Analysis Helpers¶

Overview¶

The analysis package provides five post-processing analyzers that extract deeper insights from a completed SimulationResults object. StatisticalAnalyzer computes descriptive statistics and confidence intervals; SensitivityAnalyzer ranks tasks by their Spearman rank correlation with total project duration; CriticalPathAnalyzer surfaces task criticality indices and the most frequent end-to-end critical sequences; StaffingAnalyzer recommends team sizes using a Brooks's Law–inspired communication-overhead model; and CostAnalyzer computes per-task cost sensitivity and the correlation between cost and schedule duration.

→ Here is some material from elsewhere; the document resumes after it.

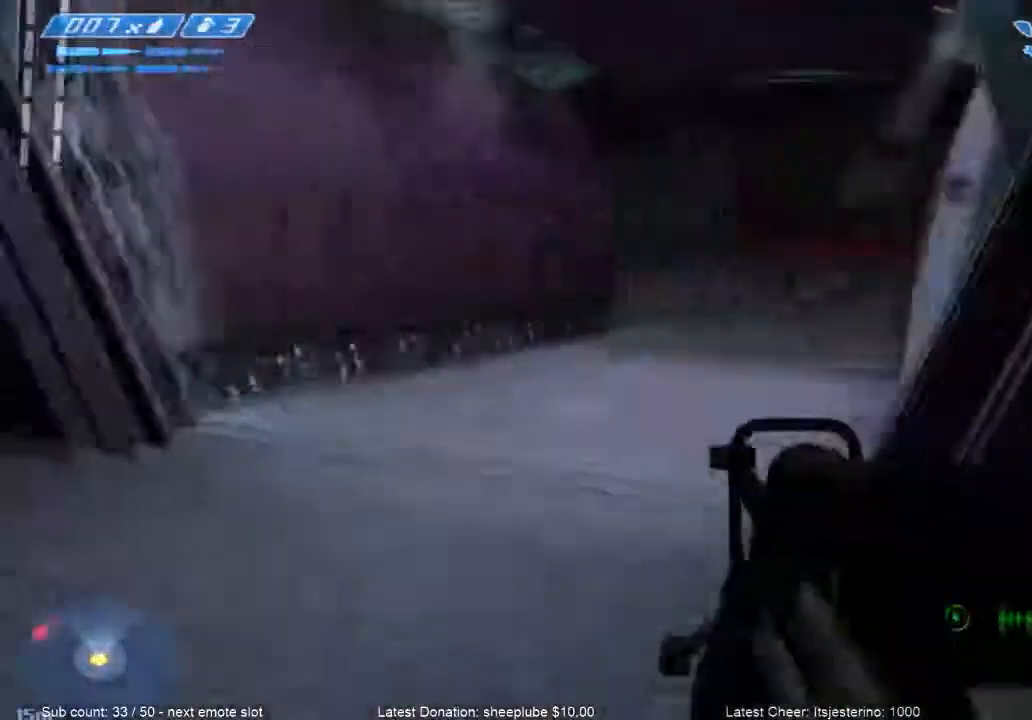
{"keys": ["w"], "mouse": [], "events": []}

When to use this module: Use these analyzers when you need custom thresholds, deeper statistical breakdowns, or want to integrate simulation insights into your own tooling beyond what the CLI output provides.

Capability	Description
Descriptive statistics	Mean, median, std dev, CV, min/max on any duration array
Percentile calculation	Arbitrary percentile queries on simulation output
Confidence intervals	Bootstrap confidence interval at configurable confidence level
Sensitivity ranking	Spearman rank correlation of each task's duration against total project duration
Critical-path analysis	Per-task criticality index (0–1) and most frequent full path sequences
Staffing recommendations	Team-size vs. delivery-date trade-offs across senior/mixed/junior profiles
Cost sensitivity analysis	Per-task Spearman rank correlation of task cost against total project cost, and Pearson correlation between total cost and total duration

Background: Spearman rank correlation — SensitivityAnalyzer converts each task's sampled durations and the total project durations to ranks before computing the correlation coefficient, making it robust to non-normal distributions and outliers. A coefficient near 1.0 means that task's duration strongly drives the overall schedule.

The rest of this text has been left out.